Dozens of New Albany police officers attended the meeting, along with Chief Todd Bailey who called the council approval “a victory for the entire community.”

“The citizens deserve a standalone facility for their police to operate out of,” he said following the meeting. “And as the department head for that department, this will help me better facilitate recruiting, training, retention … all the things that are important in a world that doesn't have people banging down the door to become police officers.”

Council members Josh Turner and Scott Blair moved to table the vote and, when that failed, voted against the ordinance. They said that although they believe the city needs an improved facility, they don’t feel enough was done to seek out alternatives to building a new station at the chosen location.

“I'm disappointed because I think we zeroed in on one project, and it's a very expensive project,” Blair said following the meeting. “And there's other ways to provide good facilities for our police department.”

Turner said moving forward with this project now would be at “one of the worst times to purchase new properties, and building and construction.”

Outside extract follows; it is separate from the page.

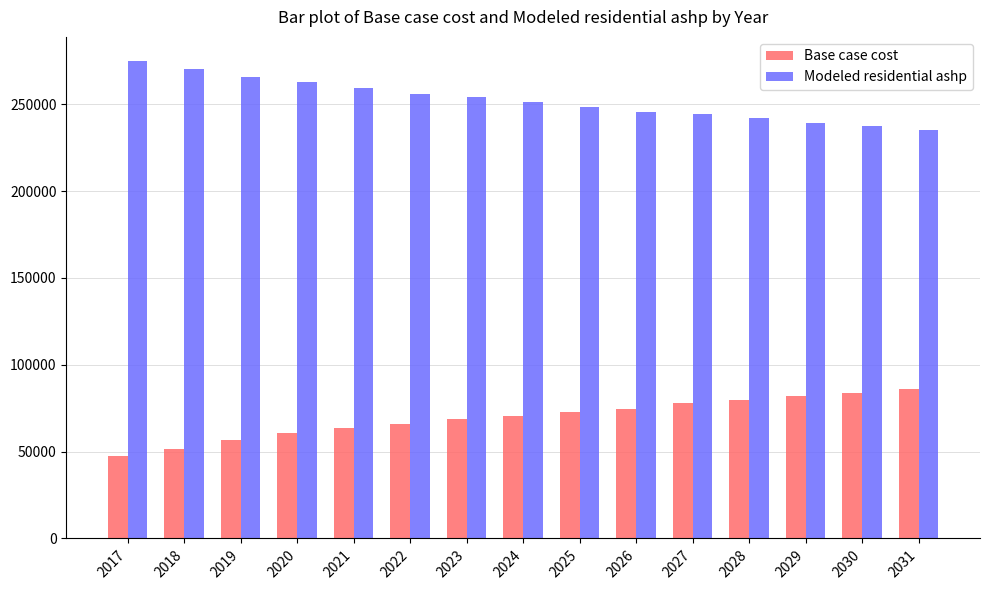

What is the total value across all series at 2028?

321720.8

“There’s nothing wrong with delaying a little bit longer,” he said. “We have got to be careful with how we spend our money to get the most bang for our buck. If we do it now, we're not going to get the most bang for our buck.”

Council member Adam Dickey said the project has been in discussion for some time, and that if the project were delayed, “... all that will come of that is that we will not have this facility, and we will run out of time to make the decisions that need to be made.”

“The staff has done an excellent job of looking at alternatives, cost analyses, location analyses ... which assures that we will not have a tax increase, or a rate increase of any sort, and still are able to finance and provide for a quality facility for our police officers and for public safety in the city,” Dickey said.

The next steps include the New Albany Building Corporation securing bonds and other needs to finance the new facility.

Construction is expected to begin in spring.